20 August 2013Jurisdiction reportsPaul J. Sutton

Newest forms of attack against patent NPES

The percentage of US patent infringement litigation initiated by NPEs has now risen to levels exceeding half of all patent litigation initiated in the US. This has fuelled outrage and expressions of despair from newer quarters, in addition to the traditional outspoken segments of the business community. New fronts are opening in the war against NPEs.

In a first of its kind, one of the latest parties to launch an attack on NPEs is the State of Vermont. The state’s attorney general, Bill Sorrell, announced the May 8, 2013 initiation of a lawsuit by the state against MPHJ Technology Investments LLC, alleging that the defendant had violated the Vermont Consumer Protection Act by sending misleading letters to small businesses demanding compensation for alleged patent infringement of US Patents Nos. 7,986,426 and 6,771,381.

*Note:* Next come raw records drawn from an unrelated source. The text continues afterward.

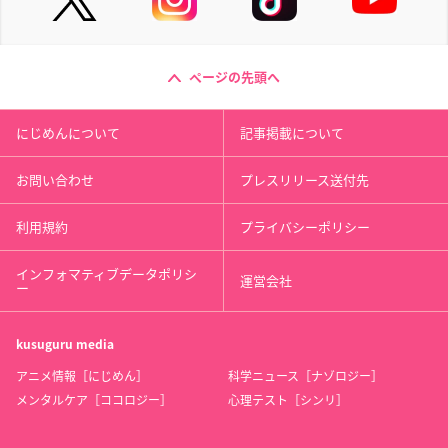
ページの先頭へ
にじめんについて
記事掲載について
お問い合わせ
プレスリリース送付先
利用規約
プライバシーポリシー
インフォマティブデータポリシ
運営会社
ー
kusuguru
media
アニメ情報［にじめん］
科学ニュース［ナゾロジー］
メンタルケア［ココロジー］
心理テスト［シンリ］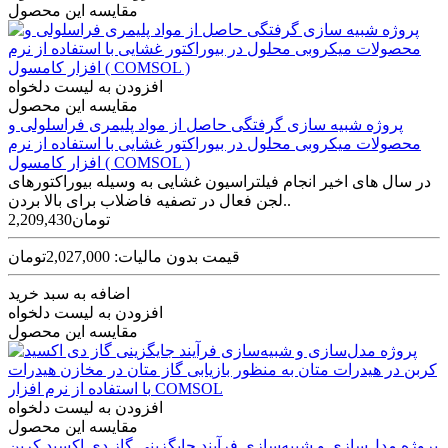
مقایسه این محصول
افزودن به لیست دلخواه
مقایسه این محصول
پروژه شبیه سازی گرفتگی حاصل از مواد پلیمری فراسلولی و
محصولات میکروبی محلول در بیوراکتور غشایی با استفاده از نرم
افزار کامسول ( COMSOL )
در سال های اخیر انجام فیلتراسیون غشایی به وسیله بیوراکتورهای
لجن فعال در تصفیه فاضلاب برای بالا بردن..
2,209,430تومان
قیمت بدون مالیات: 2,027,000تومان
اضافه به سبد خرید
افزودن به لیست دلخواه
مقایسه این محصول
افزودن به لیست دلخواه
مقایسه این محصول
پروژه مدل‌سازی و شبیه‌سازی فرآیند جایگزینی گاز دی اکسید کربن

The ’426 patent, which names Laurence C. Klein of Silver Spring, Maryland as the inventor, is entitled ‘Distributed Computer Architecture and Process for Document Management’, and was granted on July 26, 2011. The ’381 patent, granted on August 3, 2004, also names Klein as the inventor, and is entitled ‘Distributed Computer Architecture and Process for Virtual Copying’.

Vermont’s lawsuit alleges that MPHJ’s conduct amounts to an unfair and deceptive practice, and is equivalent to MPHJ engaging in a form of extortion. MPHJ has been accused of sending letters to hundreds of businesses, including not-for-profits, urging them to pay $1,000 per employee. These letters are alleged to contain false statements, such as a threat of immediate litigation which, as of May 22, has not occurred.

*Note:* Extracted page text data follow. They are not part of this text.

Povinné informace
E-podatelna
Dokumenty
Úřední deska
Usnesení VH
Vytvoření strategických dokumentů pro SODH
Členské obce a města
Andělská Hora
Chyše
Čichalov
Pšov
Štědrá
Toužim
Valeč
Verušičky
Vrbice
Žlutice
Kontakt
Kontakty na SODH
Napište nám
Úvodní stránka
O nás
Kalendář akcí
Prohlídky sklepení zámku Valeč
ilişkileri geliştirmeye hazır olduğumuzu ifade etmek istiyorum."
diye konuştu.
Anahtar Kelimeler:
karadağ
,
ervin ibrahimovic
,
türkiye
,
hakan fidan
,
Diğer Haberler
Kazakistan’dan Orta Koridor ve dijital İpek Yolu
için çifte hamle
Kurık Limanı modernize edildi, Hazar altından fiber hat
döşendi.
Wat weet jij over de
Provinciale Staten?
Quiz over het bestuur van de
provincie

"Under federal pre-emption doctrines, the US district courts have exclusive jurisdiction to hear and rule upon patent infringement and validity—states are not entitled to enact their own patent laws."

As observed by author Bill Donahue in his May 22, 2013 article in Law360, attorney general Sorrell’s office has stated that “patent trolling is a national problem” and that “... a recent study has found that the issue cost the US economy $29 billion in 2011”. Sorrell asserts that no court has ever reached judgment regarding the validity of the ’426 and ’381 patents in suit.

The prayer for relief in the Vermont lawsuit seeks injunctive relief, barring MPHJ from sending further threats, as well as damages which incorporate a $10,000 fine for each violation, under the state’s consumer protection laws.

The governor of Vermont, Peter Shumlin, has also signed into law a provision that allows Vermont courts to evaluate whether a patent infringement claim is deceptive. This will permit Vermont companies which are targets of NPE actions to seek damages if civil investigations produce evidence that they have been wrongly pressured into paying licence fees.

Observers of these aggressive actions against NPEs will be surprised to learn that, according to the president of the state’s chamber of commerce, Betsy Bishop, Vermont has the distinction of being one of the top generators of patents per capita. As reported in CNN Money, Bishop claims: “Vermont is forging ahead in technology innovation, biotech and bioscience. ... This law will help protect our industries and new business.”

It is not at all clear that the state of Vermont has the legal authority to regulate patent-related activities such as patent infringement threats and lawsuits. Under federal pre-emption doctrines, the US district courts have exclusive jurisdiction to hear and rule upon patent infringement and validity—states are not entitled to enact their own patent laws.

This Vermont law may very well fall within the purview of this limitation. If an allegation is made that an NPE is asserting an invalid patent against an alleged Vermont infringer, for example, a federal district court would necessarily need first to determine the validity of the patent in suit in order for the Vermont action to be sustainable. Furthermore, a state-by-state approach with all of the inherent inconsistencies that it would yield is far from desirable and would result in highly inconsistent and conflicting results.

Other attacks upon NPEs include actions by the US Federal Trade Commission, Congress and the President. The FTC has initiated a probe of NPEs, seeking to shed light upon how secretive companies operate.

The FTC’s chair, Edith Ramirez, has called for it to use its subpoena power to gather facts and information about trends. While the FTC may be limited in what it is able to do about problems it uncovers, its action may very well spur other branches of government into action.

Several bills have been introduced in Congress, seeking to limit the activities of NPEs And President Barack Obama himself has entered the fray by unveiling proposals of his own. NPEs are in for a bumpy ride.